━━━ Supplied material ━━━

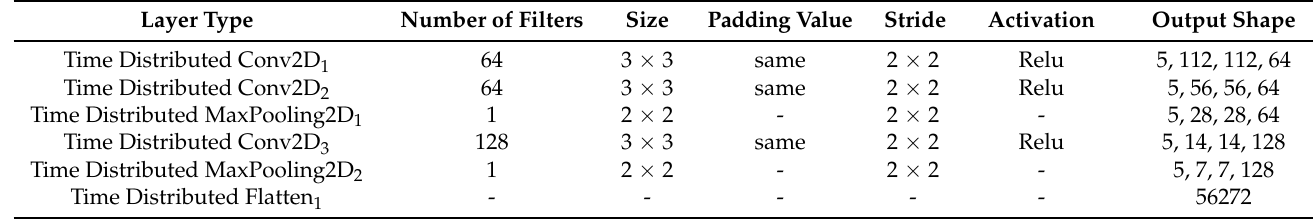
Table 2. Description of LW CNN architecture used in EADN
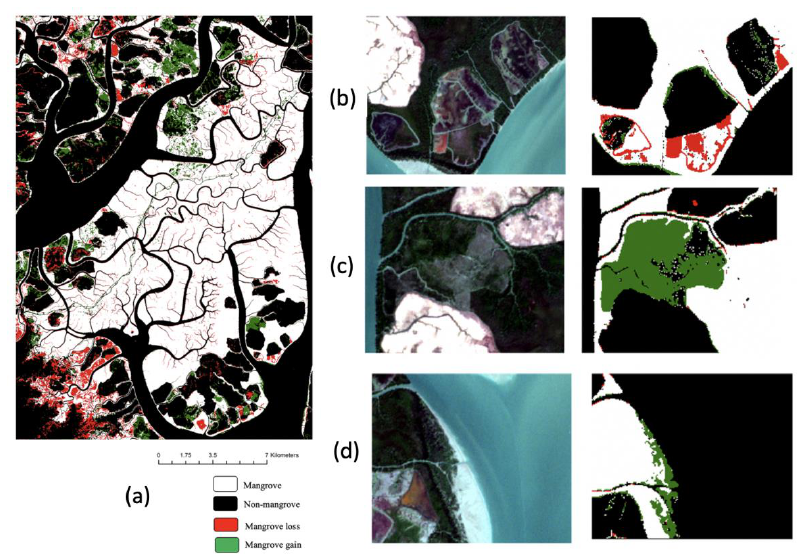
Figure 15. ( a ) Change detection result of Wunbaik Mangrove Forest (WMF), ( b ) Mangrove loss area due to shrimp pond expansion, ( c ) Mangrove gain area in artificial plantation, and ( d ) Mangrove gain area through natural regeneration.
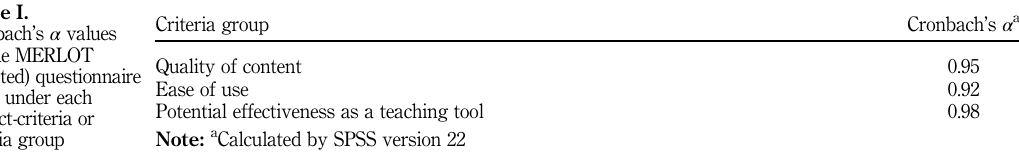
Table I. Cronbach ’ s α values for the MERLOT (adapted) questionnaire items under each subject-criteria or criteria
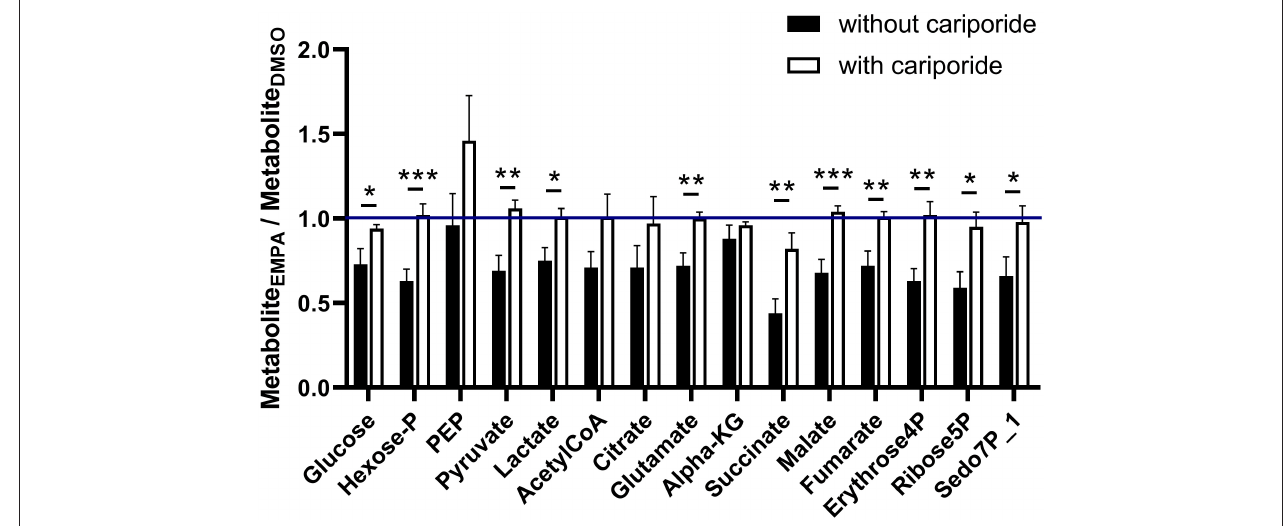
FIGURE 5 | NHE-1 inhibition (cariporide) attenuates Empa’s lowering effect on metabolic intermediate levels of glucose metabolism. Cariporide’s effects on EMPA-induced relative changes in total (unlabeled plus labeled) metabolite content (AU) in the 13 C glucose perfusions. DMSO ( n = 8), EMPA ( n = 8), DMSO + Cariporide ( n = 9), EMPA + Cariporide ( n = 8); * P < 0.05, ** P < 0.01, *** P <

━━━

**Your instructions**
Work out how many lines above include the string "Table", then give that number alone.

**Task answer**
2